• [Assigned task]: Reproduce word for word the stretch of the Disability Royal Commission article from "There’s no getting" through "their human rights.".

There’s no getting around the fact that it has been a busy few years for the disability sector. First the NDIS rollout, then the Quality and Safeguards Commission comes along, and now a Royal Commission! It’s all very stressful. But while we’re all busy pulling our hair out, it is easy to forget that we are actually living through some really exciting and historic times for disability rights in Australia. Right now, there is bipartisan support behind calls for reform. And with the Royal Commission, we have the opportunity to dramatically improve how we support people to safeguard their human rights.
But with all the movement that has been occurring in the sector, you would be forgiven for not being across the details of the Disability Royal Commission. So before it really gears up, let’s take a look at what it is all about!
What will this Royal Commission cover?
The Terms of Reference for the Royal Commission into Violence, Abuse, Neglect and Exploitation of People with Disability (Disability Royal Commission) are to explore what should be done to:
prevent, and better protect people with disability from experiencing violence, abuse, neglect and exploitation
achieve best practice in reporting and investigating of, and responding to violence, abuse, neglect and exploitation
promote a more inclusive society that supports the independence of people with disability and their right to live free from violence, abuse, neglect and exploitation.

• [Listed entries]:
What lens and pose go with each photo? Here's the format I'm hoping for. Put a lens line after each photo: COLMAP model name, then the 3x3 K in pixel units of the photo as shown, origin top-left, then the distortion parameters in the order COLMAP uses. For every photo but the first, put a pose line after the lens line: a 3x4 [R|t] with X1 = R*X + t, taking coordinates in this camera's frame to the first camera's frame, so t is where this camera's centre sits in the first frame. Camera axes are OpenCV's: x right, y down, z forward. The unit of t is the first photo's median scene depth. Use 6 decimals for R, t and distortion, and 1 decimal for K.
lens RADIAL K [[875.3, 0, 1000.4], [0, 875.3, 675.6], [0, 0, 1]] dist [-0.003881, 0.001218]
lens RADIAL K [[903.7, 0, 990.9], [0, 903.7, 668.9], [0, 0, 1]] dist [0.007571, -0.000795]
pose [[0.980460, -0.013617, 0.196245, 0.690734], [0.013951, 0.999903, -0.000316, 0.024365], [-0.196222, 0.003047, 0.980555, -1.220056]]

* * *

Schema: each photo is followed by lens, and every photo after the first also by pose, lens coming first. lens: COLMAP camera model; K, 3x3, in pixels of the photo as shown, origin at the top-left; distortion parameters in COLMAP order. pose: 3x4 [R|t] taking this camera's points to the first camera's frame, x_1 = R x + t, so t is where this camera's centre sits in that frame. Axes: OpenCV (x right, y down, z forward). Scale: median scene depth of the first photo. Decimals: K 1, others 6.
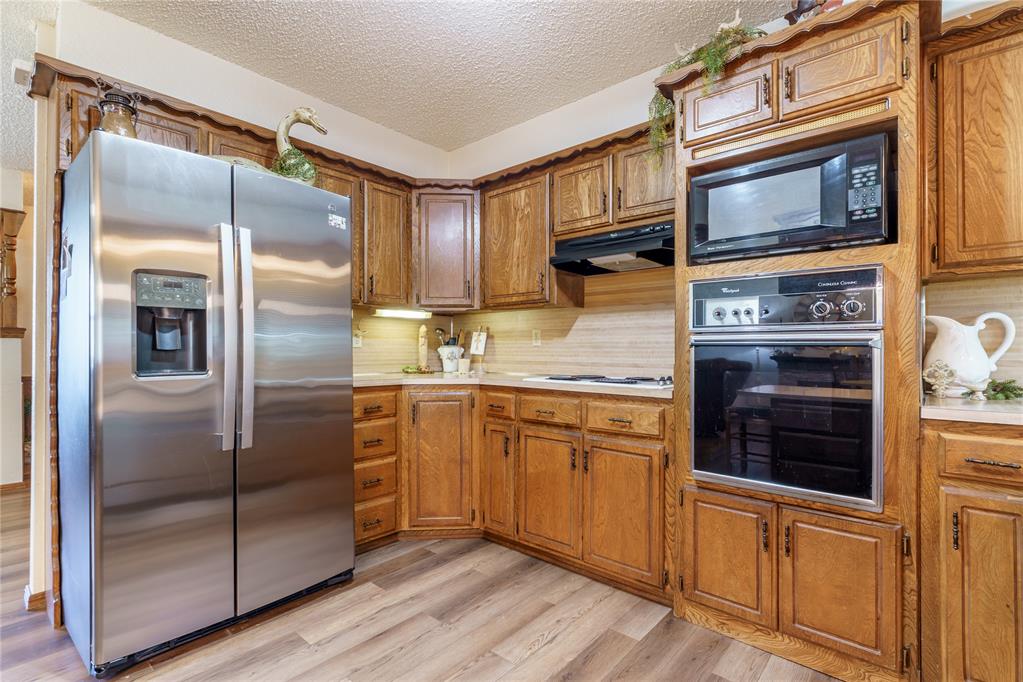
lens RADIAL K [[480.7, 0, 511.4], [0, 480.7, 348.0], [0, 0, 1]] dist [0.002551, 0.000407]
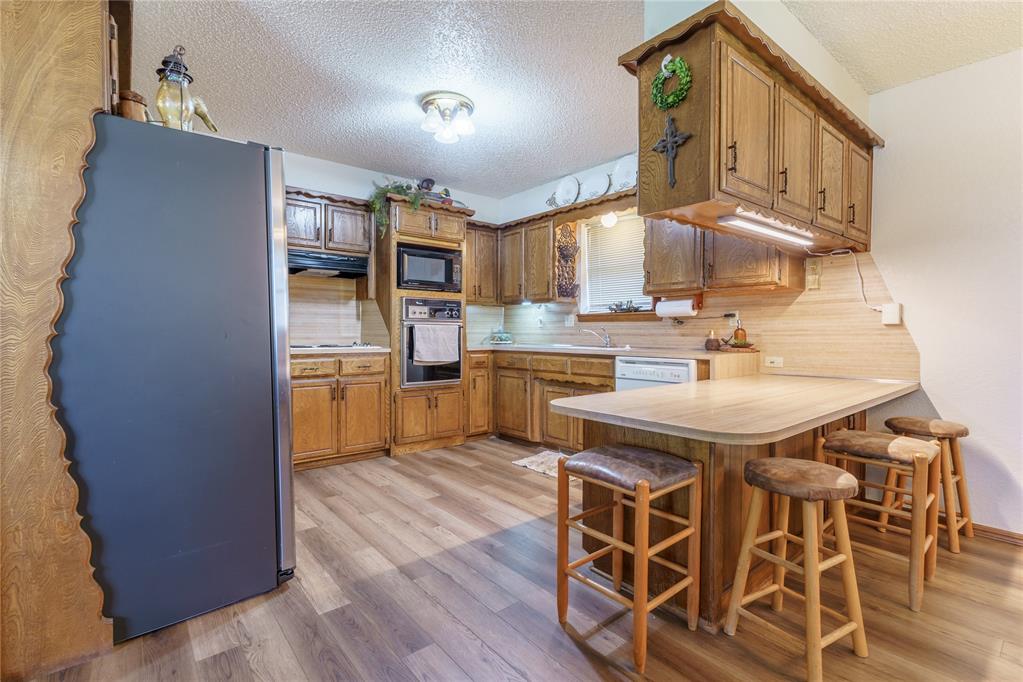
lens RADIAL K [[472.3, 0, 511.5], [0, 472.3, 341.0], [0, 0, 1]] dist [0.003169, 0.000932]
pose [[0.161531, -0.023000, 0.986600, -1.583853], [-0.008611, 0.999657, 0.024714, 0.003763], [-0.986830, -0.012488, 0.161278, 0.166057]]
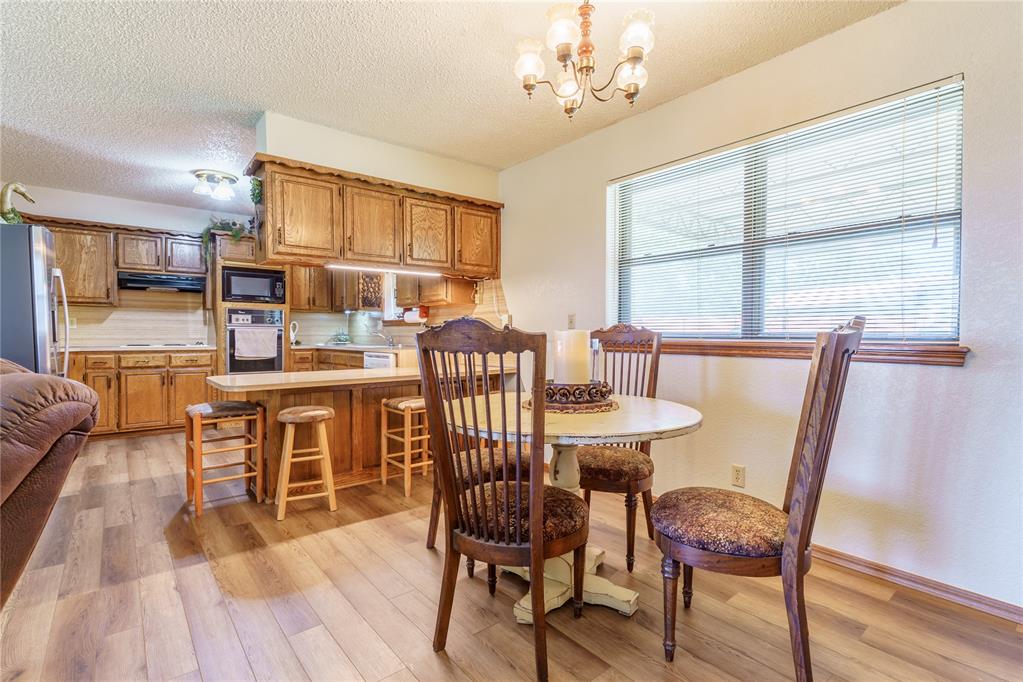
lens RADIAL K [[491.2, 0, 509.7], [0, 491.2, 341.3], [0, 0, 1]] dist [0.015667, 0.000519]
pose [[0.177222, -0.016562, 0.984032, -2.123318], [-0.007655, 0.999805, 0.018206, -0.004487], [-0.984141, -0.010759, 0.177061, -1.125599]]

* * *

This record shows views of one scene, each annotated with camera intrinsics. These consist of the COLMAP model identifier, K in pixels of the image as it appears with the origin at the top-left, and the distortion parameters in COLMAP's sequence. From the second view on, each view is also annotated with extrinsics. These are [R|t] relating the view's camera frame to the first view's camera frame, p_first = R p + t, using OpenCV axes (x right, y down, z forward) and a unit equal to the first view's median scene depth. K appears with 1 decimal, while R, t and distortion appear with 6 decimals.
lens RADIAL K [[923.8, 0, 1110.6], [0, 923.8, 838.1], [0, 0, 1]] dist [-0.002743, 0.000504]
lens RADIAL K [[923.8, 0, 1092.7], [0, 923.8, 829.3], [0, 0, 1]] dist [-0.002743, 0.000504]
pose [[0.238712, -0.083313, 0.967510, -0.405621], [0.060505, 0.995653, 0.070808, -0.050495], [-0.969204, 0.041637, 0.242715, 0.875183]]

• [Solution for this exercise]:
There’s no getting around the fact that it has been a busy few years for the disability sector. First the NDIS rollout, then the Quality and Safeguards Commission comes along, and now a Royal Commission! It’s all very stressful. But while we’re all busy pulling our hair out, it is easy to forget that we are actually living through some really exciting and historic times for disability rights in Australia. Right now, there is bipartisan support behind calls for reform. And with the Royal Commission, we have the opportunity to dramatically improve how we support people to safeguard their human rights.